What you have to do:
Set down exactly, from the records below, the line with "text_box [1250, 67, 1371, 216]" through the line with "Rendered at 2001 by 1181 pixels.", and nothing else.

Records from a dataset:
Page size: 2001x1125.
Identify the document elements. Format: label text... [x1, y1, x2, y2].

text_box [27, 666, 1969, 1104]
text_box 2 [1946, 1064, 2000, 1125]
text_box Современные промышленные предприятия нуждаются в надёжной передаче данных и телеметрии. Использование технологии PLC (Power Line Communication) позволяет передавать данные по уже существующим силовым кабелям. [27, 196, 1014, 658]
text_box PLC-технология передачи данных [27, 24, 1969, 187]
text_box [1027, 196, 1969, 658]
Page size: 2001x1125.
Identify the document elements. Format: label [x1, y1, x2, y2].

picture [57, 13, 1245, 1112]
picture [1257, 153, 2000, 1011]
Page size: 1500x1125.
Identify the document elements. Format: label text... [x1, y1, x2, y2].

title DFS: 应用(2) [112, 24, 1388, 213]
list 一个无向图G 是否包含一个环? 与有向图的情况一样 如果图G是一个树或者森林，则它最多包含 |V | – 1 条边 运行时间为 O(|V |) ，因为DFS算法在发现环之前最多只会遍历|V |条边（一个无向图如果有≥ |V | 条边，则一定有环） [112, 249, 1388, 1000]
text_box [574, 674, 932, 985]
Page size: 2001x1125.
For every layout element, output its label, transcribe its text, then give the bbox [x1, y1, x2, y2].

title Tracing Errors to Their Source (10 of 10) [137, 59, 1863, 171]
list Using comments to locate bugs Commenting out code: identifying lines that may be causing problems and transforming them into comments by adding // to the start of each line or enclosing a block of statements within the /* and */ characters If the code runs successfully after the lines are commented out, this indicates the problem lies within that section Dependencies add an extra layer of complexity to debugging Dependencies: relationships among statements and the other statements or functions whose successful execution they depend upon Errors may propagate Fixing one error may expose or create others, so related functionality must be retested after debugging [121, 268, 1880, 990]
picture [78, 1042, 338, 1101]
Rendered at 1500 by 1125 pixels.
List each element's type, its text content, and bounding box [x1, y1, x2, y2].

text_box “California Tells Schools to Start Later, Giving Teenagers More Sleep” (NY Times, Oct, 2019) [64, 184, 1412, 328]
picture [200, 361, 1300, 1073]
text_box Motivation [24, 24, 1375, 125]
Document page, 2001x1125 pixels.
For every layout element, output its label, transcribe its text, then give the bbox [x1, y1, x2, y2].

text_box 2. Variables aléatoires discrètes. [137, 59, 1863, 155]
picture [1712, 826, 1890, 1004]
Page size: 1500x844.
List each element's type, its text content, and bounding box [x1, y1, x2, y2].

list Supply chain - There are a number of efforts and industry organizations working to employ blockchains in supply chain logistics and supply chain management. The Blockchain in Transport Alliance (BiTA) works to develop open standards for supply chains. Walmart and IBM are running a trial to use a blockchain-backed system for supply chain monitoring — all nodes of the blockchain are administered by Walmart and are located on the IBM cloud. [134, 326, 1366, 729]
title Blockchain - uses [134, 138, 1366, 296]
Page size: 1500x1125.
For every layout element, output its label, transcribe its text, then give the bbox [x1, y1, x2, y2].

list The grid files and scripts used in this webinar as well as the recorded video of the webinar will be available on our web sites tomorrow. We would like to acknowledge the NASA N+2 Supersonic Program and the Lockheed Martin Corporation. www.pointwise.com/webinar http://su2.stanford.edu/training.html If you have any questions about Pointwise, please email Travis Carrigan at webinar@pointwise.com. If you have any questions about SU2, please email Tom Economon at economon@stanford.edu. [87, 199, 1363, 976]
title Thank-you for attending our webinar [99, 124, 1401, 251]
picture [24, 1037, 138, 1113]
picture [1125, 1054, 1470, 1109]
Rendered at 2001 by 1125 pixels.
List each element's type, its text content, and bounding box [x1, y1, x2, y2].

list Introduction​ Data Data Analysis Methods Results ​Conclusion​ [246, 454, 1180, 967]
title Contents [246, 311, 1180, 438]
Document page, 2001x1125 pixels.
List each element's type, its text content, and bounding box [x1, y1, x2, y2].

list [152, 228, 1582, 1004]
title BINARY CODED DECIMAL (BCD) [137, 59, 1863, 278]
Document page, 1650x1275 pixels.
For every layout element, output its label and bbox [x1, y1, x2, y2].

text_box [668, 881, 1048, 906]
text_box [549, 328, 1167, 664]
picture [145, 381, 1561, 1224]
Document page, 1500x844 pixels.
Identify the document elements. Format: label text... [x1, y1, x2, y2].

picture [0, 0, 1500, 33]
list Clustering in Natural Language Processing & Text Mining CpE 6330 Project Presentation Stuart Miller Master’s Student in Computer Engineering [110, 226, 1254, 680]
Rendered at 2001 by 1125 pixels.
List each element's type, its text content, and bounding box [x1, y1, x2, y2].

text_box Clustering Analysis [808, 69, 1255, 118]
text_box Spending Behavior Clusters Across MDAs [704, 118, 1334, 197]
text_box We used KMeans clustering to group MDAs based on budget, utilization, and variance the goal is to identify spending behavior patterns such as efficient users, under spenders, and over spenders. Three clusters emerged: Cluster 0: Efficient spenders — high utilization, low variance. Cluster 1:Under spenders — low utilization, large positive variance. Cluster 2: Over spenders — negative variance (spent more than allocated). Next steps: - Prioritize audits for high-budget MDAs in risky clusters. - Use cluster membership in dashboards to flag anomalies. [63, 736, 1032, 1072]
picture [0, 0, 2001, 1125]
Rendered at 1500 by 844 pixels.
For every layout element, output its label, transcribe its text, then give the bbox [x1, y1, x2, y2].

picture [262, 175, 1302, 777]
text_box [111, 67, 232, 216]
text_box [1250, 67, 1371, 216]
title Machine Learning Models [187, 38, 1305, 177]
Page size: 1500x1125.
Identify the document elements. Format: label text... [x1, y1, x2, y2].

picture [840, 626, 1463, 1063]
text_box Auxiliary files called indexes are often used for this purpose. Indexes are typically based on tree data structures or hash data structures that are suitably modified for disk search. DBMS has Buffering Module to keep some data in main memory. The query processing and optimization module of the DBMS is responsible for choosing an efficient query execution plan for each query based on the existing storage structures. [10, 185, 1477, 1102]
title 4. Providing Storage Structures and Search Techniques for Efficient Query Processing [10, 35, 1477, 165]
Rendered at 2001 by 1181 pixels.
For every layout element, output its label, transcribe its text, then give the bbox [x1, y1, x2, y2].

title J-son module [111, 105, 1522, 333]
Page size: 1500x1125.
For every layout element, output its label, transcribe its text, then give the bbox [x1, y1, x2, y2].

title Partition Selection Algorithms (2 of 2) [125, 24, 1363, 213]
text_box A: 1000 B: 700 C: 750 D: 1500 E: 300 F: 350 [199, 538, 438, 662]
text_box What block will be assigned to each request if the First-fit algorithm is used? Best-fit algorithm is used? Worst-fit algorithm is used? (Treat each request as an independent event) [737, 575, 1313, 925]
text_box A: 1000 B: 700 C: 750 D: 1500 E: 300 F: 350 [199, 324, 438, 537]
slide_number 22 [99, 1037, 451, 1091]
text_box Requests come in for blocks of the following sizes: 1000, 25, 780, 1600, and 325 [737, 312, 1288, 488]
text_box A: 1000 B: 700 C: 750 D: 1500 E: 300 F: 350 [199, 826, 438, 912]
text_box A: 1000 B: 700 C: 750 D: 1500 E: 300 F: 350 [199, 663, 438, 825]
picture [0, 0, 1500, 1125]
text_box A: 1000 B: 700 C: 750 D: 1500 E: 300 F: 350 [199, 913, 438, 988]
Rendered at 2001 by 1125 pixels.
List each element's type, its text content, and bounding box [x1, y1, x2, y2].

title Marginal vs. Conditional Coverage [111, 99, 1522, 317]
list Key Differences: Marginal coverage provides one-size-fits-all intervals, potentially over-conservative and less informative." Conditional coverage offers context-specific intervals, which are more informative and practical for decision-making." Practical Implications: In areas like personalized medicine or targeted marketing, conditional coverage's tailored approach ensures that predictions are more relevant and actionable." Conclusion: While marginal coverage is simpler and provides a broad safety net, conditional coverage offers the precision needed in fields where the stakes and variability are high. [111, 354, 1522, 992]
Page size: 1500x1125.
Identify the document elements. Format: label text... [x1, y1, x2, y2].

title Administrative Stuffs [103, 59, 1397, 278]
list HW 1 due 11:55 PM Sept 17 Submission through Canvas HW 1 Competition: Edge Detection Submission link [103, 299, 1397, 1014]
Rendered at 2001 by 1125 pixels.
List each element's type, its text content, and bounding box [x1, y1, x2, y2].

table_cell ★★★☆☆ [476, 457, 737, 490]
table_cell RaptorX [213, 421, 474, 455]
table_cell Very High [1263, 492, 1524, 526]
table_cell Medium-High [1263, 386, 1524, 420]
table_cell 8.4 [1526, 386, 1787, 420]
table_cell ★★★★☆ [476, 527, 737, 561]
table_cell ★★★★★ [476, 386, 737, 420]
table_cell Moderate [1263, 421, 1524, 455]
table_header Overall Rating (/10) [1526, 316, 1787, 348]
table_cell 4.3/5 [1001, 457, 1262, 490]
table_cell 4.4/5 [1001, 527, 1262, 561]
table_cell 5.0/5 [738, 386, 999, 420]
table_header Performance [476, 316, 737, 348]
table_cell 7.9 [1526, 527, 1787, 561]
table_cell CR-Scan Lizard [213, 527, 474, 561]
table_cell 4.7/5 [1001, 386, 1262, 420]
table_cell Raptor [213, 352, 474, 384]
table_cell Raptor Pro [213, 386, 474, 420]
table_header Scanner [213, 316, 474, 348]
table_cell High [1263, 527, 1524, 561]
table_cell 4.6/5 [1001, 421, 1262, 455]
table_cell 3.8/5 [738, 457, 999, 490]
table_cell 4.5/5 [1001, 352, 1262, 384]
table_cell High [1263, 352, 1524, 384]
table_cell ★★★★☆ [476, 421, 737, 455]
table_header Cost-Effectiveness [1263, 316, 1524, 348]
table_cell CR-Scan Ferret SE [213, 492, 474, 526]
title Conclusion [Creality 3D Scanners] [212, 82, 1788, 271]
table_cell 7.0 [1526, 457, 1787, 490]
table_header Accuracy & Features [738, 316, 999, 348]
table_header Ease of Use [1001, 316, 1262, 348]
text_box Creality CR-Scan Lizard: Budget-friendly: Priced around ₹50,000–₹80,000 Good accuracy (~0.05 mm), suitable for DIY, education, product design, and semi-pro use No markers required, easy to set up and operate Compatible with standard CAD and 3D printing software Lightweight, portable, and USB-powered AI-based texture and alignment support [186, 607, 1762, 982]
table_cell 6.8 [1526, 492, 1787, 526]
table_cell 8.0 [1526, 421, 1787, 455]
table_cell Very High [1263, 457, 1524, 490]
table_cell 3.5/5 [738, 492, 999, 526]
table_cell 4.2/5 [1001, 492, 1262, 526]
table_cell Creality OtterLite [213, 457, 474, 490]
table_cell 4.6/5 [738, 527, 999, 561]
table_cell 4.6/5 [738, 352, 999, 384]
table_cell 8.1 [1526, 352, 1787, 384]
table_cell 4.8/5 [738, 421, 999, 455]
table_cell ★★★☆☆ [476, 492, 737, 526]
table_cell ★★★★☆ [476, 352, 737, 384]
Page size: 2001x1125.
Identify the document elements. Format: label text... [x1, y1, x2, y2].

Exercise solution:
text_box [1250, 67, 1371, 216]
title Machine Learning Models [187, 38, 1305, 177]
Page size: 1500x1125.
Identify the document elements. Format: label text... [x1, y1, x2, y2].

picture [840, 626, 1463, 1063]
text_box Auxiliary files called indexes are often used for this purpose. Indexes are typically based on tree data structures or hash data structures that are suitably modified for disk search. DBMS has Buffering Module to keep some data in main memory. The query processing and optimization module of the DBMS is responsible for choosing an efficient query execution plan for each query based on the existing storage structures. [10, 185, 1477, 1102]
title 4. Providing Storage Structures and Search Techniques for Efficient Query Processing [10, 35, 1477, 165]
Rendered at 2001 by 1181 pixels.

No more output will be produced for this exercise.